373-Planície conquistada

 Assim que rompeu o dia, alvor nado, a gente balanta desceu à planície. Os mais tardios a erguerem o corpo da esteira ou que demo­raram aconchegados ao brasedo, restos da fogueira acesa logo o galo cantou, seguiam o trilho fora na direcção da «laIa», onde outros, em reunião de ânimos, se aprestavam para iniciar a nova fase de aproveitamento da várzea. O rapariguedo, que também madrugou, sai da tabanca para a povoação comercial, ali perto. O sírio ia despachar as últimas toneladas de arroz que ficaram da farta campanha que passou, pois o «chaland» que viera no preamar da noite não devia demorar em levá-lo a Bissau, para o descasque, quando o rio entrasse em vasante. Não podia tardar a lufa, formigueiro humano em fila indiana, balaios à cabeça, cheinhos, varando a «laIa» em trote constante até à ponte de cibes, de onde o despejavam para o porão espaçoso.
Na planície já o «bindé» removia o solo que as primeiras chuvas encharcaram e tornaram fofo. Talhões divididos, postados em linha de ataque, os da lavra lançavam o arado com gana, sempre, sempre para diante. Um cantava. Melopeia enfadonha, entoação de compassos iguais, sempre a mesma música, excepto uma nota que se avivava quando da penetração do «bindé». Deixavam para trás a terra amarelada, revolvida em torrões disformes com a trama do raizedo e um ou outro fragmento arbustivo que a queimada, em cenário grandioso de labaredas e fumaça, deixou tostados na voragem com que galgou o imenso capinzal.

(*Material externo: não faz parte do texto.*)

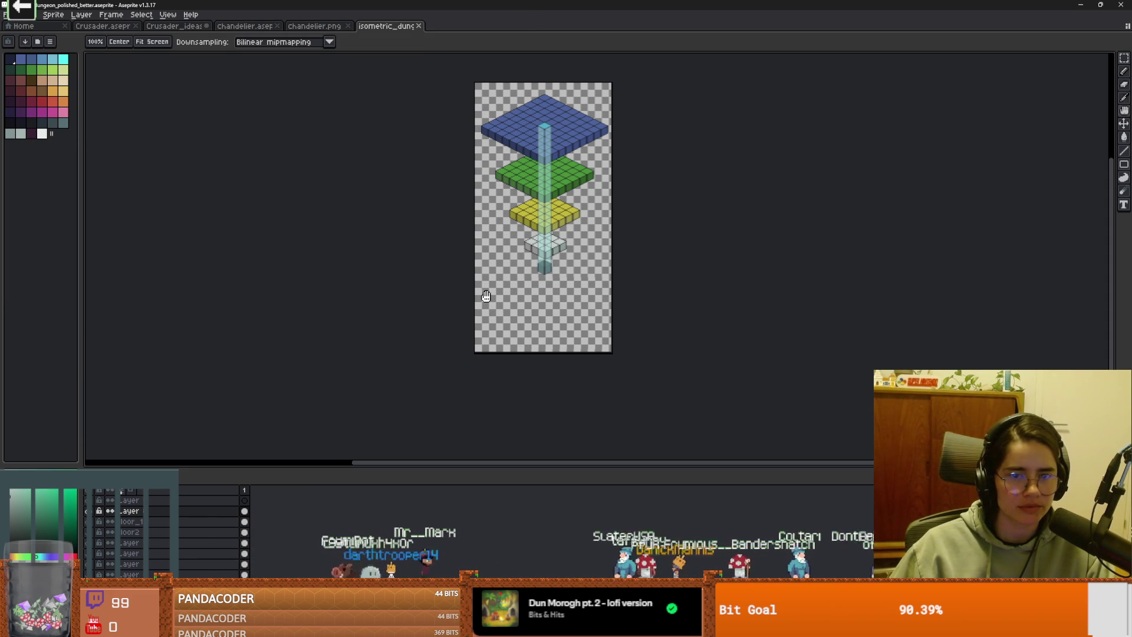
{"action": "key", "text": "ctrl+alt+c"}
{"action": "left_click_drag", "start_coordinate": [538, 354], "coordinate": [537, 287]}
Step: Apply the shorter canvas size and save the sprite
{"action": "key", "text": "Return"}
{"action": "scroll", "coordinate": [563, 335], "scroll_direction": "up", "scroll_amount": 1}
{"action": "left_click_drag", "start_coordinate": [562, 354], "coordinate": [556, 370]}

Agora cabia ao Sol esterilizar o raizame e aberta que estava a quadra pluviosa competia à chuva a saturação e dessalga das leivas em poisio, enquanto arrastava do mato a lixarada vegetal - o adubo para a futura e grande «bolanha». Corridos uns dois anos, na época própria, seria a lavra definitiva: valas abertas, camalhões levantados, pequenos ouriques com­postos, estes a servirem de passadiço e traçado a marcar propriedades. Era chegada a vez da transplantação da gramínea, criada em alfobres, tabuleiros verdejantes resguardados pelo arvoredo, obstáculo à ventania e ao Sol forte que cresta quando no auge. Então, em toda a interminável planura, havia de desenvolver-se o arrozal, vasto relvado a esconder a água estagnada que as purgas da barragem consentisse.
Continuava a bruma. O astro das quenturas fora eclipsado pelas nuvens enegrecidas de carga. Voltou a chover, num repente, e logo os da lavra pararam em quietude de espectativa, arados quietos, cabeças erguidas e atiradas para trás visando a atmosfera num diagnóstico meteorológico. Não tardaram em abalada para a tabanca, velozes como gazelas e em algazarra alegre de garotos em festa. Do lado do rio, nas nesgas de capim, a manada iniciou a retirada ante os toques brandos das vergastas dos miúdos, nus, apenas as «malilas» a rodear-lhes a cintura, pulsos e artelhos. Maçaricos e pernaltas que deambulavam nas margens lodosas do rio irromperam em fuga voando baixo, quase tocando a água, para os lados do tarrafe e onde o mar começa. E as garças que antes esvoaçavam de dorso para dorso dos bovinos em faina parasiticida, já tinham desaparecido a resguardar a plumagem branca e mimosa, enfiando para a outra banda do rio, mato aberto salpicado de palmeiras de cibe a destoarem das mambombas e outros arbustos rasteiros. A chuva não pára. Cresce o volume do rio que vasa em força mas já não invade a planície. O flanco da extensa barragem repele-a, rechaça-a, e a torrente caudalosa segue para o mar, talvez contrafeita...
Anos atrás, ainda quando a planície, na culminância das chuvas, tinha de consentir o jugo despótico das águas, renascia na região a antiga ideia da barragem; mas logo que o elemento intruso se escoava para as profundidades do solo e para o leito do rio, em vez de um impulso comum para levantar o dique tão necessário, de construção barata, passa­va-se o tempo a meditar, a meditar somente, até esquecer...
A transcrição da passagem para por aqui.